HER YAZ AYNI KABUS!

Ormanlarımız yandı. Türkiye’nin dört bir yanı alevlere teslim oldu. Özellikle İzmir… Neredeyse yanmayan ilçesi, köşesi kalmadı.

Abone Ol

Alevler sadece ağaçları, hayvanları, doğayı değil içimizi de yaktı. Yangınlar günlerce söndürülemedi, biri biterken bir diğeri başlarken bizim de gözlerimize uyku girmedi.

Böylesine şiddetli yangınlara müdahale etmek tabii ki kolay değildi. Tüm bu zor koşullara rağmen sahada ter döken ekipler, insanüstü gayretle mücadele etti.

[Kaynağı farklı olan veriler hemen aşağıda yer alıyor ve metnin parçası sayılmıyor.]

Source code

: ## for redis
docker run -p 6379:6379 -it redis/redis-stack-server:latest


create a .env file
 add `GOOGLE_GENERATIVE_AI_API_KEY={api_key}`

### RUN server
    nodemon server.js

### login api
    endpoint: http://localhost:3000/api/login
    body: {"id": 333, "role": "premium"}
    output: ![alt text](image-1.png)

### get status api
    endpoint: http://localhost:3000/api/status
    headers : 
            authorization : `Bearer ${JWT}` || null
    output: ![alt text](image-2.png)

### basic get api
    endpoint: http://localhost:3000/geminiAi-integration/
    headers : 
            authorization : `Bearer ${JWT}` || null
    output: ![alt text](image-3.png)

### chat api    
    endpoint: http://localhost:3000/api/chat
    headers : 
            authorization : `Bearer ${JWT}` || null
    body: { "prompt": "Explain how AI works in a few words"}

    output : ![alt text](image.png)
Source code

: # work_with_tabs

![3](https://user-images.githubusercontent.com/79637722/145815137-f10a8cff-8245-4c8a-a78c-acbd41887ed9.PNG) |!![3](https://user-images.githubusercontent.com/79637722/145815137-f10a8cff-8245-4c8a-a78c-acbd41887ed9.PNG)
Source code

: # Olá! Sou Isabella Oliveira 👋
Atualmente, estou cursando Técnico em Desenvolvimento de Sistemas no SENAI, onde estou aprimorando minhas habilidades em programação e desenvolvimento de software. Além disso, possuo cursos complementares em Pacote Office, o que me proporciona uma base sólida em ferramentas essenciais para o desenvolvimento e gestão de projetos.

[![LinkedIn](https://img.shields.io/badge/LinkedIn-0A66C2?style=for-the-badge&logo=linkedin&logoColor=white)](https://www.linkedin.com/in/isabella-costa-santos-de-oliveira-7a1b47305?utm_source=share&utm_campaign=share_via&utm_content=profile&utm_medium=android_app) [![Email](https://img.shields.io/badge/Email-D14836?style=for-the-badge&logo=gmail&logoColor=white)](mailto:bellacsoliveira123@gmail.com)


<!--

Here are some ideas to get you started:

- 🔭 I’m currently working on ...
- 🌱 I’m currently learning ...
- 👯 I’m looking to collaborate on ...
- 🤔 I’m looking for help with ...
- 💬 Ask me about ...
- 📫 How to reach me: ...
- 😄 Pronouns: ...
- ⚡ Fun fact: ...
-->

Yorgunluktan birbirinin omzuna yaslanarak, bir ağacın köşesinde uykusuzluktan kıvrılmış ama her an alarma geçecek şekilde hazır bekleyen o kahramanların emeği asla unutulmamalı. Hepsine minnettarız.

“Can kaybı yok” mu dediniz?

Yangınların ilk günlerinde “can kaybı yok” denildi. Peki, hangi canı kastediyorduk biz? Can sadece insan demek mi?

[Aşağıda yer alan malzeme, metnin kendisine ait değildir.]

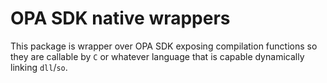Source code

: # OPA SDK native wrappers

This package is wrapper over OPA SDK exposing compilation functions so they are callable by `C` or whatever language that is capable dynamically linking `dll`/`so`.

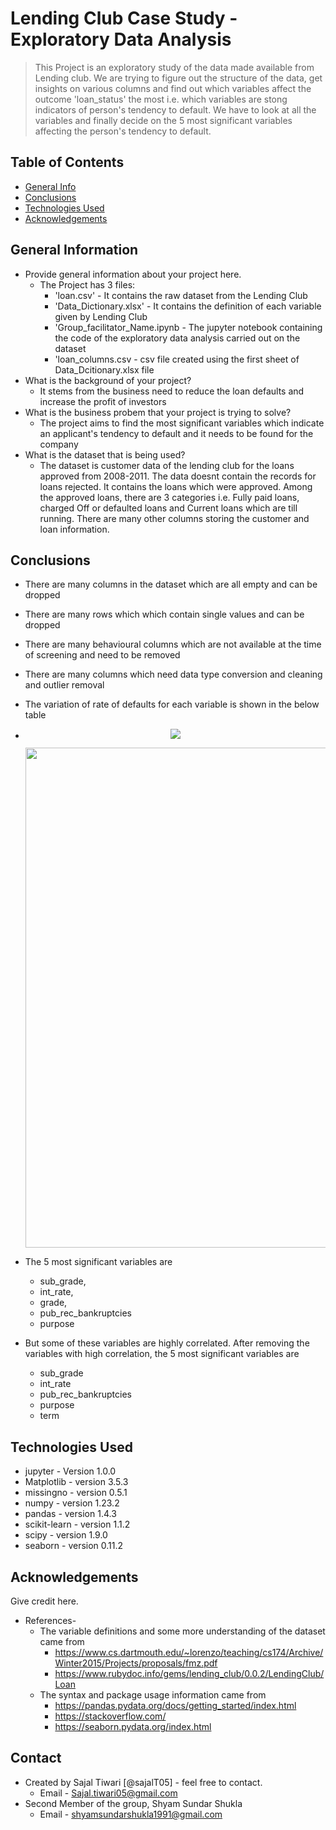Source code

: # Lending Club Case Study - Exploratory Data Analysis
<!-- > Outline a brief description of your project.-->
> This Project is an exploratory study of the data made available from Lending club. We are trying to figure out the structure of the data, get insights on various columns and find out which variables affect the outcome 'loan_status' the most i.e. which variables are stong indicators of person's tendency to default. We have to look at all the variables and finally decide on the 5 most significant variables affecting the person's tendency to default.


## Table of Contents
* [General Info](#general-information)
* [Conclusions](#conclusions)
* [Technologies Used](#technologies-used)
* [Acknowledgements](#acknowledgements)

<!-- You can include any other section that is pertinent to your problem -->

## General Information
- Provide general information about your project here.
  - The Project has 3 files: 
      - 'loan.csv' - It contains the raw dataset from the Lending Club
      - 'Data_Dictionary.xlsx' - It contains the definition of each variable given by Lending Club
      - 'Group_facilitator_Name.ipynb - The jupyter notebook containing the code of the exploratory data analysis carried out on the dataset
      - 'loan_columns.csv - csv file created using the first sheet of Data_Dcitionary.xlsx file
- What is the background of your project?
  -  It stems from the business need to reduce the loan defaults and increase the profit of investors
- What is the business probem that your project is trying to solve?
  -  The project aims to find the most significant variables which indicate an applicant's tendency to default and it needs to be found for the company
- What is the dataset that is being used?
  - The dataset is customer data of the lending club for the loans approved from 2008-2011. The data doesnt contain the records for loans rejected. It contains the loans which were approved. Among the approved loans, there are 3 categories i.e. Fully paid loans, charged Off or defaulted loans and Current loans which are till running. There are many other columns storing the customer and loan information.

<!-- You don't have to answer all the questions - just the ones relevant to your project. -->

## Conclusions
<!-- - Conclusion 1 from the analysis
- Conclusion 2 from the analysis
- Conclusion 3 from the analysis
- Conclusion 4 from the analysis -->
- There are many columns in the dataset which are all empty and can be dropped
- There are many rows which which contain single values and can be dropped
- There are many behavioural columns which are not available at the time of screening and need to be removed
- There are many columns which need data type conversion and cleaning and outlier removal
- The variation of rate of defaults for each variable is shown in the below table
- <p align="center"><img src="https://user-images.githubusercontent.com/111374919/188484166-d98af3b9-7e36-471a-81d0-97f1010925dd.png"/></p> <p align="center"><img src="https://user-images.githubusercontent.com/111374919/188484254-915d3acf-7f28-4117-8192-4f9b3fa8e851.png" width="800"/> </p>

- The 5 most significant variables are 
    - sub_grade,
    - int_rate, 
    - grade, 
    - pub_rec_bankruptcies 
    - purpose
- But some of these variables are highly correlated. After removing the variables with high correlation, the 5 most significant variables are
    - sub_grade
    - int_rate
    - pub_rec_bankruptcies
    - purpose
    - term


<!-- You don't have to answer all the questions - just the ones relevant to your project. -->


## Technologies Used
<!--- library - version 1.0
- library - version 2.0
- library - version 3.0-->
- jupyter - Version 1.0.0
- Matplotlib - version 3.5.3
- missingno - version 0.5.1
- numpy - version 1.23.2
- pandas - version 1.4.3
- scikit-learn - version 1.1.2
- scipy - version 1.9.0
- seaborn - version 0.11.2

<!-- As the libraries versions keep on changing, it is recommended to mention the version of library used in this project -->

## Acknowledgements
Give credit here.
<!--- This project was inspired by...-->
- References- 
  - The variable definitions and some more understanding of the dataset came from
    - https://www.cs.dartmouth.edu/~lorenzo/teaching/cs174/Archive/Winter2015/Projects/proposals/fmz.pdf
    - https://www.rubydoc.info/gems/lending_club/0.0.2/LendingClub/Loan
  - The syntax and package usage information came from
    - https://pandas.pydata.org/docs/getting_started/index.html
    - https://stackoverflow.com/
    - https://seaborn.pydata.org/index.html
<!--- This project was based on [this tutorial](https://www.example.com).-->


## Contact
- Created by Sajal Tiwari [@sajalT05] - feel free to contact.
  - Email - Sajal.tiwari05@gmail.com
- Second Member of the group, Shyam Sundar Shukla
  - Email - shyamsundarshukla1991@gmail.com


<!-- Optional -->
<!-- ## License -->
<!-- This project is open source and available under the [... License](). -->

<!-- You don't have to include all sections - just the one's relevant to your project -->
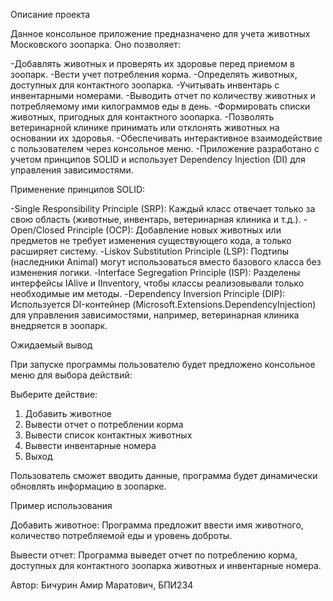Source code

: Описание проекта

Данное консольное приложение предназначено для учета животных Московского зоопарка. Оно позволяет:

-Добавлять животных и проверять их здоровье перед приемом в зоопарк.
-Вести учет потребления корма.
-Определять животных, доступных для контактного зоопарка.
-Учитывать инвентарь с инвентарными номерами.
-Выводить отчет по количеству животных и потребляемому ими килограммов еды в день.
-Формировать списки животных, пригодных для контактного зоопарка.
-Позволять ветеринарной клинике принимать или отклонять животных на основании их здоровья.
-Обеспечивать интерактивное взаимодействие с пользователем через консольное меню.
-Приложение разработано с учетом принципов SOLID и использует Dependency Injection (DI) для управления зависимостями.

Применение принципов SOLID:

-Single Responsibility Principle (SRP): Каждый класс отвечает только за свою область (животные, инвентарь, ветеринарная клиника и т.д.).
-Open/Closed Principle (OCP): Добавление новых животных или предметов не требует изменения существующего кода, а только расширяет систему.
-Liskov Substitution Principle (LSP): Подтипы (наследники Animal) могут использоваться вместо базового класса без изменения логики.
-Interface Segregation Principle (ISP): Разделены интерфейсы IAlive и IInventory, чтобы классы реализовывали только необходимые им методы.
-Dependency Inversion Principle (DIP): Используется DI-контейнер (Microsoft.Extensions.DependencyInjection) для управления зависимостями, например, ветеринарная клиника внедряется в зоопарк.

Ожидаемый вывод

При запуске программы пользователю будет предложено консольное меню для выбора действий:

Выберите действие:
1. Добавить животное
2. Вывести отчет о потреблении корма
3. Вывести список контактных животных
4. Вывести инвентарные номера
5. Выход

Пользователь сможет вводить данные, программа будет динамически обновлять информацию в зоопарке.

Пример использования

Добавить животное:
Программа предложит ввести имя животного, количество потребляемой еды и уровень доброты.

Вывести отчет:
Программа выведет отчет по потреблению корма, доступных для контактного зоопарка животных и инвентарные номера.

Автор:
Бичурин Амир Маратович, БПИ234
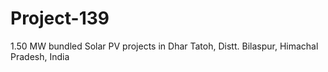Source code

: # Project-139
1.50 MW bundled Solar PV projects in Dhar Tatoh, Distt. Bilaspur, Himachal Pradesh, India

Yanan ağaçlar, yok olan bitki örtüsü ve hayvanlar... Onlar da birer candı. Sayısını bilmediğimiz kadar çok can sessizce gitti. Kim bilir nasıl bir panikle kaçmaya çalıştılar? Kaçabildiler mi?

12 şehit...

Ve sonra bir haber daha geldi. İzmir Ödemiş’te, yatağa bağlı yaşayan 81 yaşındaki bir vatandaş alevlerden kaçamadı, yaşamını yitirdi. Ardından Konya’dan destek için gelen Orman Genel Müdürlüğü’ne bağlı dozer operatörü İbrahim Demir, alevlerin içinde şehit oldu. Evli ve iki çocuk babasıydı.

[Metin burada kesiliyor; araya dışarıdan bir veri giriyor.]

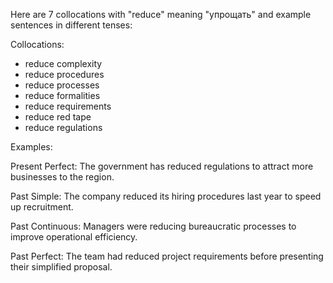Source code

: Here are 7 collocations with "reduce" meaning "упрощать" and example sentences in different tenses:

Collocations:
- reduce complexity
- reduce procedures
- reduce processes
- reduce formalities
- reduce requirements
- reduce red tape
- reduce regulations

Examples:

Present Perfect: The government has reduced regulations to attract more businesses to the region.

Past Simple: The company reduced its hiring procedures last year to speed up recruitment.  

Past Continuous: Managers were reducing bureaucratic processes to improve operational efficiency.

Past Perfect: The team had reduced project requirements before presenting their simplified proposal.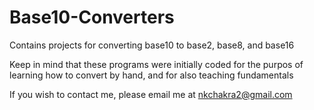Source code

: # Base10-Converters
Contains projects for converting base10 to base2, base8, and base16

Keep in mind that these programs were initially coded for the purpos of learning how to convert by hand, and for also teaching fundamentals

If you wish to contact me, please email me at nkchakra2@gmail.com
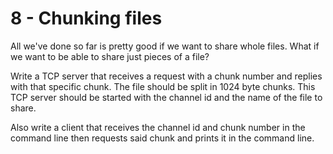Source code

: # 8 - Chunking files

All we've done so far is pretty good if we want to share whole files.
What if we want to be able to share just pieces of a file?

Write a TCP server that receives a request with a chunk number and replies
with that specific chunk. The file should be split in 1024 byte chunks. This
TCP server should be started with the channel id and the name of the file to
share.

Also write a client that receives the channel id and chunk number in the command line
then requests said chunk and prints it in the command line.
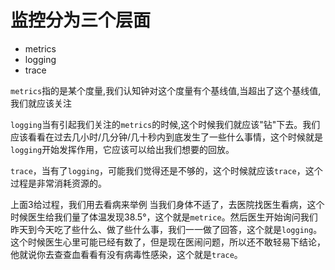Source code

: # 监控分为三个层面

- metrics
- logging
- trace

`metrics`指的是某个度量,我们认知钟对这个度量有个基线值,当超出了这个基线值,我们就应该关注

`logging`当有引起我们关注的`metrics`的时候,这个时候我们就应该"钻"下去。我们应该看看在过去几小时/几分钟/几十秒内到底发生了一些什么事情，这个时候就是`logging`开始发挥作用，它应该可以给出我们想要的回放。

`trace`，当有了`logging`，可能我们觉得还是不够的，这个时候就应该`trace`，这个过程是非常消耗资源的。

上面3给过程，我们用去看病来举例
当我们身体不适了，去医院找医生看病，这个时候医生给我们量了体温发现38.5°，这个就是`metrice`。然后医生开始询问我们昨天到今天吃了些什么、做了些什么事，我们一一做了回答，这个就是`logging`。这个时候医生心里可能已经有数了，但是现在医闹问题，所以还不敢轻易下结论，他就说你去查查血看看有没有病毒性感染，这个就是`trace`。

Aynı yangında ağır yaralanan Ragıp Şahin’den ise günlerce umut bekledik, ama olmadı. Beydağ Orman İşletmesi çalışanı, 45 yaşındaki evli ve iki çocuk babası Ragıp Şahin de hayatını kaybetti.

Henüz bu acılar yüreğimizde tazeyken Eskişehir’de yaşanan büyük yangında 10 orman işçisinin şehit haberi geldi. Onlar da tıpkı diğerleri gibi bizim için, doğa için canını verdi.

Şimdi ne olacak?

Neden her yıl aynı kabusu yaşıyoruz? Neden hala önleyici tedbirler yetersiz? Neden hala ormanlara çöp atan, sigara izmaritini yere savuran, otluk alanlarda ateş yakan “duyarsızlar” ortalıkta elini kolunu sallayarak dolaşıyor? En önemlisi neden bu vurdumduymazlık sürüyor?

Sorularımızın cevabı nerede?

Her yıl onlarca canımızı, binlerce hektar ormanımızı, milyonlarca hayvanı kaybediyoruz. Yanan ormanlar geri gelir mi? Belki yıllar içinde yeniden yeşerir. Peki ya yitip giden yaşamlar? Şehit olan 12 işçi? O yaşlı adam? O hayvanlar? Onların yerine ne koyabiliriz?

Yıllardır bu soruları sormaktan da cevap beklemekten de yorulduk. Sosyal medyadan yardım istemekle geçiştirilemeyecek kadar büyük bir yangının içindeyiz. Yanan biziz, yok olan doğamız ve gelecek nesillere bırakacaklarımız... Bu yangınlar son olsun. Tekrar görüşünceye dek hoşça kalın.